Vtyjkyuk

Sometimes while certain deductions may seem obvious, they are only obvious because of much prior work.

For instance, even describing something as simple as $1+1=2$, you would first need to:

• define group containing a set of objects $S$,




• define the operation of addition such that $S times S rightarrow S$,




• define that the set is closed under this operation $(S_1,S_2) rightarrow S_1+S_2$,




• define that addition is associative $(S_1+S_2)+S_3=S_1+(S_2+S_3)$,

and it even continues on from there.

So, if you can't even argue “by inspection” for something as elementary as $1+1=2$, what exactly makes it valid for more complex derivations dealing with summations or matrices or special functions of a complex variable and etc.?

I'll give two explanations, not completely unrelated. In the vein of Sean Roberson's comment, it often is intended in an informal sense that the result can be shown with a bit of thought. To answer your question in that case, you choose to use it by gearing it to your target audience. If you have a subproof (that you've produced yourself and) that is uninteresting and for which you expect the readers to be able to provide themselves, then using "by inspection" may be appropriate.

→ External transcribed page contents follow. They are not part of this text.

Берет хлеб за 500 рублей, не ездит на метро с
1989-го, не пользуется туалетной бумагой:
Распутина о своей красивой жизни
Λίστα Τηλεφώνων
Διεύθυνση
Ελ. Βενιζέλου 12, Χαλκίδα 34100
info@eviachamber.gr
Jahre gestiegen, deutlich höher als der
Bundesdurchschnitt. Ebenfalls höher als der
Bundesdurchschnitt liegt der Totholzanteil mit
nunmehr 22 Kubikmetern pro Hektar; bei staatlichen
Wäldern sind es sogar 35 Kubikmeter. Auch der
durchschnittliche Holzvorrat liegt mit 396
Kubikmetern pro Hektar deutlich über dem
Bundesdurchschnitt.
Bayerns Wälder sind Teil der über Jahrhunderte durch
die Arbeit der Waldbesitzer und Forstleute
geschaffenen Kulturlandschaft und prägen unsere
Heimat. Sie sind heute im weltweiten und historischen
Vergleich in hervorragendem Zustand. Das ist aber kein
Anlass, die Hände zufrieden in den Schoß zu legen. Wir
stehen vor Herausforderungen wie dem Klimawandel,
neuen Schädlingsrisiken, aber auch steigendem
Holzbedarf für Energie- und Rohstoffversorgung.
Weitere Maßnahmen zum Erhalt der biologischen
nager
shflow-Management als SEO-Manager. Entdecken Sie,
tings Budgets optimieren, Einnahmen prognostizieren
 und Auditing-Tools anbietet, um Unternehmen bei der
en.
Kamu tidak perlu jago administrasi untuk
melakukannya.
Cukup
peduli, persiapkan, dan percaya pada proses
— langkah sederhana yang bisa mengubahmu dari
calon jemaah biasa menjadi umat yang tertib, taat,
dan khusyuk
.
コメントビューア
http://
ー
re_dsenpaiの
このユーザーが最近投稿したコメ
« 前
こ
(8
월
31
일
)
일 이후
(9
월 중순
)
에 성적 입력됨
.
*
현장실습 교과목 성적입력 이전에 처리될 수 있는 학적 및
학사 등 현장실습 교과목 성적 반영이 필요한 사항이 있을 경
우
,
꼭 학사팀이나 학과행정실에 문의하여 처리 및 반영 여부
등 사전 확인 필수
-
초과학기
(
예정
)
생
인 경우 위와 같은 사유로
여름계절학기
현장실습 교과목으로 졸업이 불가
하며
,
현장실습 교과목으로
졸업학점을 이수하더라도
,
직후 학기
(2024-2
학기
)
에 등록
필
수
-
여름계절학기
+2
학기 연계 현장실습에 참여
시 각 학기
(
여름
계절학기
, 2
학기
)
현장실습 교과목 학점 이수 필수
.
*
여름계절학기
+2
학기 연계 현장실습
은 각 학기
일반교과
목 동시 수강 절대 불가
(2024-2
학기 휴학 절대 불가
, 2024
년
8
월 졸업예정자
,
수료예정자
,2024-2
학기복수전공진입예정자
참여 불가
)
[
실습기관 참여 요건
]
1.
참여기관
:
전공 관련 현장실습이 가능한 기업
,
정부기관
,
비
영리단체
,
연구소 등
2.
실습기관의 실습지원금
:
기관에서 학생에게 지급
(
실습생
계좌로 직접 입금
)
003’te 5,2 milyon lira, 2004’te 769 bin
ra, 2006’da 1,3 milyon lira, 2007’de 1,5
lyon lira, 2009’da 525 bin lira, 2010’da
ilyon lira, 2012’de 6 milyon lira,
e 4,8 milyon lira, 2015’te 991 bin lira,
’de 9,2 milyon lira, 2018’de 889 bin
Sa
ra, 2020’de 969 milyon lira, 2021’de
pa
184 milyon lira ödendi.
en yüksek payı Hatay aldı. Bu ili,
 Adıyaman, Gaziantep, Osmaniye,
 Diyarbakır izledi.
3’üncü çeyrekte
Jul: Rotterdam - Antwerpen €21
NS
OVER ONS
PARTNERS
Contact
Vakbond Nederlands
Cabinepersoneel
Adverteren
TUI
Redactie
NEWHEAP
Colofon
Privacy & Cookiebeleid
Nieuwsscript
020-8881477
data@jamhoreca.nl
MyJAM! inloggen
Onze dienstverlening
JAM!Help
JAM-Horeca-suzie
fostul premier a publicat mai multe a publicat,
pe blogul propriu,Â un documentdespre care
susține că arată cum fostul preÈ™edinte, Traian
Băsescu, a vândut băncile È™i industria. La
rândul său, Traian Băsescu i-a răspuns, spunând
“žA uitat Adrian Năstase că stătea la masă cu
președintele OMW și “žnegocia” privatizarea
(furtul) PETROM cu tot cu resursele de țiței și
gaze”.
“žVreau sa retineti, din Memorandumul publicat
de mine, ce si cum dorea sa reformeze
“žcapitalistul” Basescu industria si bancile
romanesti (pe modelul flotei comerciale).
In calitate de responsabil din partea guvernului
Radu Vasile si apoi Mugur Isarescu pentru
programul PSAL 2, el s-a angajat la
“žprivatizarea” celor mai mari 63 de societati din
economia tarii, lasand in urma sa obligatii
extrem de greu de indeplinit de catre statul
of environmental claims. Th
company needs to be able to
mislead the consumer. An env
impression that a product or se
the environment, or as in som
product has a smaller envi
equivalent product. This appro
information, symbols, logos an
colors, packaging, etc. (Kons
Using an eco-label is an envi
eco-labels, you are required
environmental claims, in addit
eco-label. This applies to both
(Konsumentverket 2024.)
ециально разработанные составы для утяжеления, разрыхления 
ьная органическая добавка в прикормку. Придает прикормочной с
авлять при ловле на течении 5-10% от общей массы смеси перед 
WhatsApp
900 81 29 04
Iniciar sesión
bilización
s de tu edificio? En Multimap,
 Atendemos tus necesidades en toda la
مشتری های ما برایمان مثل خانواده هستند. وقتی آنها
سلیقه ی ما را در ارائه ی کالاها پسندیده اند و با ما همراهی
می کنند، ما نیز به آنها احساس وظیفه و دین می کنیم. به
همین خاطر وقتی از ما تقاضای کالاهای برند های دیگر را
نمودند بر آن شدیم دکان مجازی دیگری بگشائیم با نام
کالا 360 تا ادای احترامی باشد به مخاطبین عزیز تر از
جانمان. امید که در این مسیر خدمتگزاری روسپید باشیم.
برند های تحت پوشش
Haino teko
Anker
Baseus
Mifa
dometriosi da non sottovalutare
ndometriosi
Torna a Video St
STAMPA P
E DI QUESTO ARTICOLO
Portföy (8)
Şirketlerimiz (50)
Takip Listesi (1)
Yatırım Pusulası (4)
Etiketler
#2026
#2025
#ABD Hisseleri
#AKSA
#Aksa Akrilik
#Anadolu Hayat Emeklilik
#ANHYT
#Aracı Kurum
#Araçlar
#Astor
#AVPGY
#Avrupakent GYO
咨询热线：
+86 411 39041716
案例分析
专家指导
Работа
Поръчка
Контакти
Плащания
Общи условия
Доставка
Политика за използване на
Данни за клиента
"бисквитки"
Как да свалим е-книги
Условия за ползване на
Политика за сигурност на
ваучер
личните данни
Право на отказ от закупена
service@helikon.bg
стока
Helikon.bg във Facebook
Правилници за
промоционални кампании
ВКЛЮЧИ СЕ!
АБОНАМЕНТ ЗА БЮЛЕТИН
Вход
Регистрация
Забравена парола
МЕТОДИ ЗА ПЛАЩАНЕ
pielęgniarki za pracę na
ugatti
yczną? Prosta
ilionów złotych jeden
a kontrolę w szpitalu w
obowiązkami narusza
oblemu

At the complete opposite end of formality, consider mechanized theorem provers like Coq, Isabelle/HOL, Mizar, and Agda. In at least the ones based on dependent type theory, like Coq and Agda, a potentially huge (but finite) amount of computation can go into verifying a single step of a proof. In Agda, you might define the natural numbers as follows:

data Nat : Set where
 Z : Nat
 S : Nat -> Nat

with addition then defined recursively as follows:

_+_ : Nat -> Nat -> Nat
x + Z = x
x + (S y) = S (x + y)

We can define $1$ and $2$ via:

one : Nat
one = S Z

two : Nat
two = S (S Z)

We can then prove that one + one equals two via:

one_plus_one_equals_two : Id (one + one) two
one_plus_one_equals_two = Refl

where, for completeness, Id is defined as:

data Id A : Set (x : A) : A -> Set
 Refl : Id x x

To verify that one_plus_one_equals_two is well-typed, and thus, effectively, a valid proof, we need to know whether one + one is the same as two. To do this, Agda computes one + one and two to normal form. If they have the same normal form, then they are considered the same. In this case, that normal form is S (S Z). Note that it does require some computation via the definition of + to reduce one + one to S (S Z).¹

You do not need to justify the steps of computation. A mechanized proof checker for Agda is expected to be able to perform these computations itself. This is one formal perspective on steps which might be said to be show "by inspection". Indeed, often statements that are asserted to be try "by inspection" are straight computations. This is largely consistent with mathguy's comment. In other words, if it is a purely mechanical computation, then "by inspection" would almost certainly be reasonable. For an informal proof, you'd still want to tailor this to your audience. There are a surprisingly large number of things that can be verified purely mechanically. I recommend the book A=B for some non-trivial examples. I probably would spell out some of the details of the equality of two hypergeometric series, even though they are mechanical verifiable.

For example, checking whether two polynomials with rational coefficients are equal is a purely mechanical process. If my proof relied on the fact that two polynomial expressions were equal, I would not painstakingly go through a step by step argument in terms of the axioms of commutative ring theory. I would just throw them into a computer algebra system to make sure, and then just assert that they are equal with little to no argument in the informal proof. With a little care, you can arrange it so that Agda can compute the proof that two polynomials are equal. This is what the RingSolver module does. Doing so leaves a potentially large and non-trivial computation to the proof checker, but it is a completely mechanical process that's completely specified by the computational rules that are part of the definition of Agda itself. This is a formal analogue of leaving it up to the reader to check the equality of two polynomials.

¹ Note that Agda can't solve just any equality automatically. If you ask it the equivalent of whether x + Z = x, it will happily immediately say it is via the first line of the definition of +. However, if you ask it the equivalent of whether Z + x = x, it is unable to show this just by computation. The definition of + does not specify how to handle the case where the second argument is a variable.